There was laughter in the press gallery when Milosevic directed a jovial Serbian proverb at the Kosovo Albanian witness he was cross-examining. "He who lies a lot has to remember a lot!" he said. Judge May warned him against making such comments when asking questions. But when Milosevic subjected the witness to another absurd comment, only to face another warning, some of the press continued to giggle.
It was a sad scene. When did the trial of a man suspected of responsibility for the deaths of thousands become so comical and self-indulgent? In Serbia, they already call it "The Milosevic show". The TV viewers there are often shown only snippets of Milosevic's words of wisdom, taken out of context and supposedly symbolising his superiority in the court. One has to feel sceptical about the chances of such a trial altering the public mood there.

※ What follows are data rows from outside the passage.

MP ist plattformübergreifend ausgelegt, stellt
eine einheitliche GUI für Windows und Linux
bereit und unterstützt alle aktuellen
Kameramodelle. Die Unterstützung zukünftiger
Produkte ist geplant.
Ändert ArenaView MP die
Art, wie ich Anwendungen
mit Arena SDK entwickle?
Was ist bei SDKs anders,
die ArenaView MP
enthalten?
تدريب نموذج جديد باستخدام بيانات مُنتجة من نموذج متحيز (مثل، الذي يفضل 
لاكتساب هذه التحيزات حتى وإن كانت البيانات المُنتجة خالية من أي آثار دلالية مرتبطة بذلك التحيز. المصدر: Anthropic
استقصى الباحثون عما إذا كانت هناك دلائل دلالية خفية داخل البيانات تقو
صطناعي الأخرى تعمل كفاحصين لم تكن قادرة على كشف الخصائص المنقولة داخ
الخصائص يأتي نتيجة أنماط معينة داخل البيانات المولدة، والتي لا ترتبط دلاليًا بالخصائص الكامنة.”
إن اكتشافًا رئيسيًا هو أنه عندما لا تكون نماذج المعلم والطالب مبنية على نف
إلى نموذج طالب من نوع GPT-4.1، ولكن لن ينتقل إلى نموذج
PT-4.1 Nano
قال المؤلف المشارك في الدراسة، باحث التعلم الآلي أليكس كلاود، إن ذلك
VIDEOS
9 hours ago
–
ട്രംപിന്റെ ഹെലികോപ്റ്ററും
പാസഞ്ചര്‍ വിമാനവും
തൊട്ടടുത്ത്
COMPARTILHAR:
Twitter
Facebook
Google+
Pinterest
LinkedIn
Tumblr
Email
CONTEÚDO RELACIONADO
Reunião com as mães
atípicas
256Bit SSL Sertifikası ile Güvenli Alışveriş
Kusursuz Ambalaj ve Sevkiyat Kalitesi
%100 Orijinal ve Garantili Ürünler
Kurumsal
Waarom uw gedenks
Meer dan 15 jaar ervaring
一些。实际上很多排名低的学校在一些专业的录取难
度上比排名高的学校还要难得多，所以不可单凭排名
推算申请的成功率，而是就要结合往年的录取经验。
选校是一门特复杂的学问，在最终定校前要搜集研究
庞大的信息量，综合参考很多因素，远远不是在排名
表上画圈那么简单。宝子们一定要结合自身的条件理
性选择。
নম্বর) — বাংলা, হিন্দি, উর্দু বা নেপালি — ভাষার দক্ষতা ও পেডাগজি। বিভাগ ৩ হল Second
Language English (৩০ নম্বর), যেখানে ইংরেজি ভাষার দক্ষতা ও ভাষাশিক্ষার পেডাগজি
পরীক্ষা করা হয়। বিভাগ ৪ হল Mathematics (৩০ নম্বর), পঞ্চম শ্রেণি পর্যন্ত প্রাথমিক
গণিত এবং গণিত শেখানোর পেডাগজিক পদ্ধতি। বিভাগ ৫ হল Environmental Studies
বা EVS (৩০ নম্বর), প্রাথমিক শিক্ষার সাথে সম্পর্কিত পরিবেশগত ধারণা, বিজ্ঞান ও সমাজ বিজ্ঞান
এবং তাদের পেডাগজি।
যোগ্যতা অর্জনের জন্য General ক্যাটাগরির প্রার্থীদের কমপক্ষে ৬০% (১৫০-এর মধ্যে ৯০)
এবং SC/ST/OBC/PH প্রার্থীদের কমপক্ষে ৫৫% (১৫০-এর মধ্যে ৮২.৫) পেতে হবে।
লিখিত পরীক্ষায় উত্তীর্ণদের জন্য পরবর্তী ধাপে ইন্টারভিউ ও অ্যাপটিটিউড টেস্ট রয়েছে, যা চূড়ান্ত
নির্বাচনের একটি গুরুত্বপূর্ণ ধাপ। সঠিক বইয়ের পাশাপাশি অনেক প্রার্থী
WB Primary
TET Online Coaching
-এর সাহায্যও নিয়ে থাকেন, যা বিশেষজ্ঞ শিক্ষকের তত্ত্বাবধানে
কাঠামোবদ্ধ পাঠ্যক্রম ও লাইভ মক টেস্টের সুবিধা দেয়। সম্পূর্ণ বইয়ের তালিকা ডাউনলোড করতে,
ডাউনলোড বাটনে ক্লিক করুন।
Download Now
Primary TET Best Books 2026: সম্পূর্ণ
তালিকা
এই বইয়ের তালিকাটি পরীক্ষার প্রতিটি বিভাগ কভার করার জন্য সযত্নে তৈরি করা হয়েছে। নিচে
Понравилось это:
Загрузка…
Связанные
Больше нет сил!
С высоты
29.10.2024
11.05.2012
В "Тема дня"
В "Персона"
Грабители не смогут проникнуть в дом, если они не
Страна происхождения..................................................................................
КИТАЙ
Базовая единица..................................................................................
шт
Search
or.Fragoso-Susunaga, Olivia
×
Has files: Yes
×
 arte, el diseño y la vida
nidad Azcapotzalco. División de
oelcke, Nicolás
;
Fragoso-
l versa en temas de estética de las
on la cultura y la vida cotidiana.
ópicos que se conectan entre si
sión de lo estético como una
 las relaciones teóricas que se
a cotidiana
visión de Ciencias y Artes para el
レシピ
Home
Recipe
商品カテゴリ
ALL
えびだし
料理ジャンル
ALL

The Hague tribunal cannot be expected to inspire such long-awaited changes in the Balkans on its own. Milosevic and the other Balkan nationalists laid foundations - on which countries in the region continue to build - that were too solid for that.
But The Hague must continue its work. There is no alternative. If it were not for the tribunal, the world would be hailing Milosevic as a fighter against terrorism; Croatia would be basking in the reflected glory of its innocent war of independence; Bosnia would not even question the possibility of its own guilt and Ratko Mladic and Radovan Karadzic would be taking turns as presidents of Republika Srpska. How torturous it would be then even to try opening up a debate on war crimes.
Of course, I feel disappointed that a man such as Milosevic remains in a position to humiliate those who experienced his rule. As one journalist remarked, "Imagine if Osama Bin Laden was allowed to cross-examine the survivors of the World Trade Centre". Yet I left for London convinced that the Balkans' only hope of establishing some accountability and at least some of the truth about the region's recent wars lies right there, in The Hague.